Sophie Gerrard is a Scottish documentary photographer, born in 1978. She studied photography at Edinburgh College of Art, followed by an MA in Photojournalism and Documentary photography at London College of Communication.
The first set of photographs by Sophie Gerrard that I discovered were in her series ‘Drawn To The Land’, describes as ‘ongoing and exploratory project which takes an intimate look at the contemporary Scottish landscape through the eyes of the women who are working, forming and shaping it’.
Taken from a Telegraph article:
“Since January 2013, Gerrard has travelled from the Scottish Borders to Perthshire, and farther north to Argyll and Bute, where she crossed to Mull.
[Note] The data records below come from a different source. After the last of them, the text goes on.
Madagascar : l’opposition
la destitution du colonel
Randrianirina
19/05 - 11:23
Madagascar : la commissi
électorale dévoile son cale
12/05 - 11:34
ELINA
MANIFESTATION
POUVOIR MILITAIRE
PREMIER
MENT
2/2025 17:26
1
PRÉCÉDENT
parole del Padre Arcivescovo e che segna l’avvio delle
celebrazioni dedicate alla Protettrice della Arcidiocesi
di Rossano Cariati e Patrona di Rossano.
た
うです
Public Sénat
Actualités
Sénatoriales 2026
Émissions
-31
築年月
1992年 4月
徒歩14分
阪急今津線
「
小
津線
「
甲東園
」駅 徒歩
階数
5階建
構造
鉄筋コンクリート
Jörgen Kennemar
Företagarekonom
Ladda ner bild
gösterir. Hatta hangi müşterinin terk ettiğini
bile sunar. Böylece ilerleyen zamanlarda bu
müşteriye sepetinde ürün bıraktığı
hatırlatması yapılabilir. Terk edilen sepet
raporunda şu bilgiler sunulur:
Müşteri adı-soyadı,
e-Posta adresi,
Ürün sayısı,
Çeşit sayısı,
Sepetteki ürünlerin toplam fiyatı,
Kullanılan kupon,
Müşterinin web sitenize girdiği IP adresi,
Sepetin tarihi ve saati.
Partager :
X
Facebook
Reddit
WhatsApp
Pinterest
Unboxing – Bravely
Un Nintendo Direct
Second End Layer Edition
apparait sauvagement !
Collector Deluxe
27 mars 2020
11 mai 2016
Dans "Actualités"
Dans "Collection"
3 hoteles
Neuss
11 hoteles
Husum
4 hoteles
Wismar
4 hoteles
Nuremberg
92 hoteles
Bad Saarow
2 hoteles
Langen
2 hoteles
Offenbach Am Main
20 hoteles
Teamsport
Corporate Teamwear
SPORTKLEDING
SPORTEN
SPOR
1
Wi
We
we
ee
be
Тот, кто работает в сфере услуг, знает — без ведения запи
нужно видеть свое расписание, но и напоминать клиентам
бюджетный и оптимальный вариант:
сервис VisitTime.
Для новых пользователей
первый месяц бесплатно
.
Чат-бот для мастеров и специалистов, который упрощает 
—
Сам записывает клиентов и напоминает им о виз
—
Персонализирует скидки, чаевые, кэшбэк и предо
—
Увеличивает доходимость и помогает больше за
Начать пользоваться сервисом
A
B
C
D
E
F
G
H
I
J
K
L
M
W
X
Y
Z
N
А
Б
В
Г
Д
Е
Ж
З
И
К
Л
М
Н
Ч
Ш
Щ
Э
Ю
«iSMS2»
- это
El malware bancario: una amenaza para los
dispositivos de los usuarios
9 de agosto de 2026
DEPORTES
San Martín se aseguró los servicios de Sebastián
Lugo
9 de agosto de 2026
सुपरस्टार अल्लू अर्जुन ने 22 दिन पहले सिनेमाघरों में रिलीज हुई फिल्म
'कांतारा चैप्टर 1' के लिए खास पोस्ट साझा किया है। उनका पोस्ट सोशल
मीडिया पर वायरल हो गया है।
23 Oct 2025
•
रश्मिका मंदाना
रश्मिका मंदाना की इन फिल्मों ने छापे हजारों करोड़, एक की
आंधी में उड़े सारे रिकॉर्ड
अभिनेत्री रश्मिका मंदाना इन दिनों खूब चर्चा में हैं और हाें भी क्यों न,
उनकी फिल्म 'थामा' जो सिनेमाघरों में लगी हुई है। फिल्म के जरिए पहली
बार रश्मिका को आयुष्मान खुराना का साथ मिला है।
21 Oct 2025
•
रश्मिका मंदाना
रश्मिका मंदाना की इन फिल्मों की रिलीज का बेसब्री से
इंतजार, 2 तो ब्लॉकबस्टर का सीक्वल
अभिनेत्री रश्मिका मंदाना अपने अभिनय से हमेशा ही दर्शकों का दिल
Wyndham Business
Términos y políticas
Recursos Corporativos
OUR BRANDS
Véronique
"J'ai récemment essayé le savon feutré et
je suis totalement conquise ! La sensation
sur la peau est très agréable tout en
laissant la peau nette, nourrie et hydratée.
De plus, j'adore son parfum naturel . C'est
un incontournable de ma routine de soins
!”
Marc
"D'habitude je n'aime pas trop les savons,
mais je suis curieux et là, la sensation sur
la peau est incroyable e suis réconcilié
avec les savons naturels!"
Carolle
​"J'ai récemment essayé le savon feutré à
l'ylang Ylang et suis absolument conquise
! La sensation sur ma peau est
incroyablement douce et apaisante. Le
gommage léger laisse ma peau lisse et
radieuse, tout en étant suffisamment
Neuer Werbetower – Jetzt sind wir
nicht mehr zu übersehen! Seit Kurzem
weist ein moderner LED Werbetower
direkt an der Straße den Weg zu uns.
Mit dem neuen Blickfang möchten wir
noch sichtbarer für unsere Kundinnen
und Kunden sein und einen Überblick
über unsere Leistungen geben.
For the first time in her own country she was at the mercy of what Shepherd called “the elementals”. Though she is quick to say her temporary experience was nothing compared to the often austere lives of the farmers, she found herself tramping up Munros, sleeping alone in her car on remote tracks, as well as enduring rough winter ferry crossings.
The resulting photographs pay close attention to light, texture, form and colour. They show a landscape shaped millennia ago, yet embracing technological development. Mary McCall Smith, whose family has managed Connachan Farm in Perthshire for over a century, voices a feeling of duty rather than ownership that is prevalent among all the women featured in Drawn to the Land: “I see myself as a custodian of this place during my lifetime. I feel I have a moral obligation to leave it as good if not better than when I came here,” she says.
Framed family photographs and leather-bound photo albums offer a thread of memory through the generations, yet the women are tied to the land by something stronger, yet invisible to the eye. Lorraine Luescher, who farms land in the Borders, tells of how her “hefted” flock – meaning the sheep have been bred in the same place for centuries – instinctively “know” the land through their ancient bloodlines.
In walking with the farmers to the highest point on the land they tend, Gerrard has been able to capture both the majesty of the landscape and its humbling effect. She is photographing permanence and transience at once, as encapsulated in the bleak beauty of the image of sheep and wind turbines. “This image is laden with context,” says Gerrard. ‘The turbines are hugely contentious, as is the strip of forestry in the background – effectively a monoculture – and even the effect of sheep farming on a landscape is controversial. If you dig a little below the surface, the question of who owns the land in Scotland provokes extraordinary polemic!”